** Opening Dataset block **

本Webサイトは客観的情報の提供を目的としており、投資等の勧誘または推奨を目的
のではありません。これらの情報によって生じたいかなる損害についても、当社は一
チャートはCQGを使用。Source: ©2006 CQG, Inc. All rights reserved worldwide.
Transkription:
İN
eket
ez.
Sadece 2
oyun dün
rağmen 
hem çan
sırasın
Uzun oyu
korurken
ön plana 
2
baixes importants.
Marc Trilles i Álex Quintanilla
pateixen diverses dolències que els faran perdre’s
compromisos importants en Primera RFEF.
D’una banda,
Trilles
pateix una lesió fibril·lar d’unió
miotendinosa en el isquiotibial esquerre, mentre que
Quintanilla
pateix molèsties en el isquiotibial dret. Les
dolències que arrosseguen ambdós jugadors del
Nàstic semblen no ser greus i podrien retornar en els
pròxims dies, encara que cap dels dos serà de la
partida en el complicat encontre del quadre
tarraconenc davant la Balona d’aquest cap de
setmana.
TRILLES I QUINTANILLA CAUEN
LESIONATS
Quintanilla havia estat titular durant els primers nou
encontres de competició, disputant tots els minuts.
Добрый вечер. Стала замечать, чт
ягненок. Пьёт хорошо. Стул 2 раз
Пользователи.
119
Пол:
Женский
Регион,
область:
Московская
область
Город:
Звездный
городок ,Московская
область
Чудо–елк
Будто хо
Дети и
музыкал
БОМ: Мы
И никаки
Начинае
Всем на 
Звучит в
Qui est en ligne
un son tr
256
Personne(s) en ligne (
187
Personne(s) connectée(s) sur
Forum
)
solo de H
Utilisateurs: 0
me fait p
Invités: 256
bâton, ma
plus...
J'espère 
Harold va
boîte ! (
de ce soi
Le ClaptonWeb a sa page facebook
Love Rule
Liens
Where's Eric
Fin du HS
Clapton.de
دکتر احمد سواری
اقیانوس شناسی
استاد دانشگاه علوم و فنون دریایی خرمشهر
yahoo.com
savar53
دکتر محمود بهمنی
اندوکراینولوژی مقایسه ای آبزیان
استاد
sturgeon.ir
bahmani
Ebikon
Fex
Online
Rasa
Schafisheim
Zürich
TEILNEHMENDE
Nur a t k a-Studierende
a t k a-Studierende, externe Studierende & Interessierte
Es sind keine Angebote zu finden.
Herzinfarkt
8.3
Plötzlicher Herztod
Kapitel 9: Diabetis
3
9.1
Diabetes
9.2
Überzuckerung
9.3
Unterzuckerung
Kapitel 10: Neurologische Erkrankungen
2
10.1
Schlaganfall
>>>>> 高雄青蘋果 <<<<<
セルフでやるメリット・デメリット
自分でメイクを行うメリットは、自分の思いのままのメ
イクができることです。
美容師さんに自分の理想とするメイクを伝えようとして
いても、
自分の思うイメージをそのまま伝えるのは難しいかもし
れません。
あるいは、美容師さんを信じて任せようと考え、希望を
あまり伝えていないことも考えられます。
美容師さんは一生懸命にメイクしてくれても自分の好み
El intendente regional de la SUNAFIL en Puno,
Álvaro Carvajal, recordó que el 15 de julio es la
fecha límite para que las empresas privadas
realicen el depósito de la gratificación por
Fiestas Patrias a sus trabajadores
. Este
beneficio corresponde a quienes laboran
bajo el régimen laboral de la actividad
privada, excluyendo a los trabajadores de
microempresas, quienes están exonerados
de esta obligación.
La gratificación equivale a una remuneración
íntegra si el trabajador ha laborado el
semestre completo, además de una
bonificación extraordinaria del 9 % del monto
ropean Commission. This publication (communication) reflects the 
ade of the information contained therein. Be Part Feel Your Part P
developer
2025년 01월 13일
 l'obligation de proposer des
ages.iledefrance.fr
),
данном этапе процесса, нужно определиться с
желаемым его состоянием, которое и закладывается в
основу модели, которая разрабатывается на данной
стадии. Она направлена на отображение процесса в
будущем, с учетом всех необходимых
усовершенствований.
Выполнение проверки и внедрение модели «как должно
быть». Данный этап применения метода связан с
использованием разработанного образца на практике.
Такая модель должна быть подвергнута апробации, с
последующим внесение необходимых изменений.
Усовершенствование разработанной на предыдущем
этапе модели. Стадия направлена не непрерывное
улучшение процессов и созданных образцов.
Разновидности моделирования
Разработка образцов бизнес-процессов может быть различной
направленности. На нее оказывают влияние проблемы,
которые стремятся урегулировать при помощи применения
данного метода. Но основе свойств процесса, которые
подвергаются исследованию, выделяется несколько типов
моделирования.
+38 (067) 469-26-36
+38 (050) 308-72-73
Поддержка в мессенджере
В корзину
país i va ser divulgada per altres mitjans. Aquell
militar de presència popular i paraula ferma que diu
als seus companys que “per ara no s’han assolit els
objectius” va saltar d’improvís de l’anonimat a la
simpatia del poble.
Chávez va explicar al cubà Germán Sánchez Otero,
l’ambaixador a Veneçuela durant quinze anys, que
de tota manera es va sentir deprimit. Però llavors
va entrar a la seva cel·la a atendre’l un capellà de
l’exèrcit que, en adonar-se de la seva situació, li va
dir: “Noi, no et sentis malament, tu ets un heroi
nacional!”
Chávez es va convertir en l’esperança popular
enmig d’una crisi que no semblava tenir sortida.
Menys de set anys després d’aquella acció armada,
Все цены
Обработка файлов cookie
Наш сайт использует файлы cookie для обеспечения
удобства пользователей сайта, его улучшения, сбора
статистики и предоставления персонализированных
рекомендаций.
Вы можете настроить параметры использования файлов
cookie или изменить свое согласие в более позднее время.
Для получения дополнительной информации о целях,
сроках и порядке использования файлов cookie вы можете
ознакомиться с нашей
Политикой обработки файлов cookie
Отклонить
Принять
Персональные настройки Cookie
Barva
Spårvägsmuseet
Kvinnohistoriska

** Closing Dataset block **

◆ **Your instructions**: Nothing in the entries may be left out; each line is to be output exactly.

◆ **Exercise solution**:
本Webサイトは客観的情報の提供を目的としており、投資等の勧誘または推奨を目的
のではありません。これらの情報によって生じたいかなる損害についても、当社は一
チャートはCQGを使用。Source: ©2006 CQG, Inc. All rights reserved worldwide.
Transkription:
İN
eket
ez.
Sadece 2
oyun dün
rağmen 
hem çan
sırasın
Uzun oyu
korurken
ön plana 
2
baixes importants.
Marc Trilles i Álex Quintanilla
pateixen diverses dolències que els faran perdre’s
compromisos importants en Primera RFEF.
D’una banda,
Trilles
pateix una lesió fibril·lar d’unió
miotendinosa en el isquiotibial esquerre, mentre que
Quintanilla
pateix molèsties en el isquiotibial dret. Les
dolències que arrosseguen ambdós jugadors del
Nàstic semblen no ser greus i podrien retornar en els
pròxims dies, encara que cap dels dos serà de la
partida en el complicat encontre del quadre
tarraconenc davant la Balona d’aquest cap de
setmana.
TRILLES I QUINTANILLA CAUEN
LESIONATS
Quintanilla havia estat titular durant els primers nou
encontres de competició, disputant tots els minuts.
Добрый вечер. Стала замечать, чт
ягненок. Пьёт хорошо. Стул 2 раз
Пользователи.
119
Пол:
Женский
Регион,
область:
Московская
область
Город:
Звездный
городок ,Московская
область
Чудо–елк
Будто хо
Дети и
музыкал
БОМ: Мы
И никаки
Начинае
Всем на 
Звучит в
Qui est en ligne
un son tr
256
Personne(s) en ligne (
187
Personne(s) connectée(s) sur
Forum
)
solo de H
Utilisateurs: 0
me fait p
Invités: 256
bâton, ma
plus...
J'espère 
Harold va
boîte ! (
de ce soi
Le ClaptonWeb a sa page facebook
Love Rule
Liens
Where's Eric
Fin du HS
Clapton.de
دکتر احمد سواری
اقیانوس شناسی
استاد دانشگاه علوم و فنون دریایی خرمشهر
yahoo.com
savar53
دکتر محمود بهمنی
اندوکراینولوژی مقایسه ای آبزیان
استاد
sturgeon.ir
bahmani
Ebikon
Fex
Online
Rasa
Schafisheim
Zürich
TEILNEHMENDE
Nur a t k a-Studierende
a t k a-Studierende, externe Studierende & Interessierte
Es sind keine Angebote zu finden.
Herzinfarkt
8.3
Plötzlicher Herztod
Kapitel 9: Diabetis
3
9.1
Diabetes
9.2
Überzuckerung
9.3
Unterzuckerung
Kapitel 10: Neurologische Erkrankungen
2
10.1
Schlaganfall
>>>>> 高雄青蘋果 <<<<<
セルフでやるメリット・デメリット
自分でメイクを行うメリットは、自分の思いのままのメ
イクができることです。
美容師さんに自分の理想とするメイクを伝えようとして
いても、
自分の思うイメージをそのまま伝えるのは難しいかもし
れません。
あるいは、美容師さんを信じて任せようと考え、希望を
あまり伝えていないことも考えられます。
美容師さんは一生懸命にメイクしてくれても自分の好み
El intendente regional de la SUNAFIL en Puno,
Álvaro Carvajal, recordó que el 15 de julio es la
fecha límite para que las empresas privadas
realicen el depósito de la gratificación por
Fiestas Patrias a sus trabajadores
. Este
beneficio corresponde a quienes laboran
bajo el régimen laboral de la actividad
privada, excluyendo a los trabajadores de
microempresas, quienes están exonerados
de esta obligación.
La gratificación equivale a una remuneración
íntegra si el trabajador ha laborado el
semestre completo, además de una
bonificación extraordinaria del 9 % del monto
ropean Commission. This publication (communication) reflects the 
ade of the information contained therein. Be Part Feel Your Part P
developer
2025년 01월 13일
 l'obligation de proposer des
ages.iledefrance.fr
),
данном этапе процесса, нужно определиться с
желаемым его состоянием, которое и закладывается в
основу модели, которая разрабатывается на данной
стадии. Она направлена на отображение процесса в
будущем, с учетом всех необходимых
усовершенствований.
Выполнение проверки и внедрение модели «как должно
быть». Данный этап применения метода связан с
использованием разработанного образца на практике.
Такая модель должна быть подвергнута апробации, с
последующим внесение необходимых изменений.
Усовершенствование разработанной на предыдущем
этапе модели. Стадия направлена не непрерывное
улучшение процессов и созданных образцов.
Разновидности моделирования
Разработка образцов бизнес-процессов может быть различной
направленности. На нее оказывают влияние проблемы,
которые стремятся урегулировать при помощи применения
данного метода. Но основе свойств процесса, которые
подвергаются исследованию, выделяется несколько типов
моделирования.
+38 (067) 469-26-36
+38 (050) 308-72-73
Поддержка в мессенджере
В корзину
país i va ser divulgada per altres mitjans. Aquell
militar de presència popular i paraula ferma que diu
als seus companys que “per ara no s’han assolit els
objectius” va saltar d’improvís de l’anonimat a la
simpatia del poble.
Chávez va explicar al cubà Germán Sánchez Otero,
l’ambaixador a Veneçuela durant quinze anys, que
de tota manera es va sentir deprimit. Però llavors
va entrar a la seva cel·la a atendre’l un capellà de
l’exèrcit que, en adonar-se de la seva situació, li va
dir: “Noi, no et sentis malament, tu ets un heroi
nacional!”
Chávez es va convertir en l’esperança popular
enmig d’una crisi que no semblava tenir sortida.
Menys de set anys després d’aquella acció armada,
Все цены
Обработка файлов cookie
Наш сайт использует файлы cookie для обеспечения
удобства пользователей сайта, его улучшения, сбора
статистики и предоставления персонализированных
рекомендаций.
Вы можете настроить параметры использования файлов
cookie или изменить свое согласие в более позднее время.
Для получения дополнительной информации о целях,
сроках и порядке использования файлов cookie вы можете
ознакомиться с нашей
Политикой обработки файлов cookie
Отклонить
Принять
Персональные настройки Cookie
Barva
Spårvägsmuseet
Kvinnohistoriska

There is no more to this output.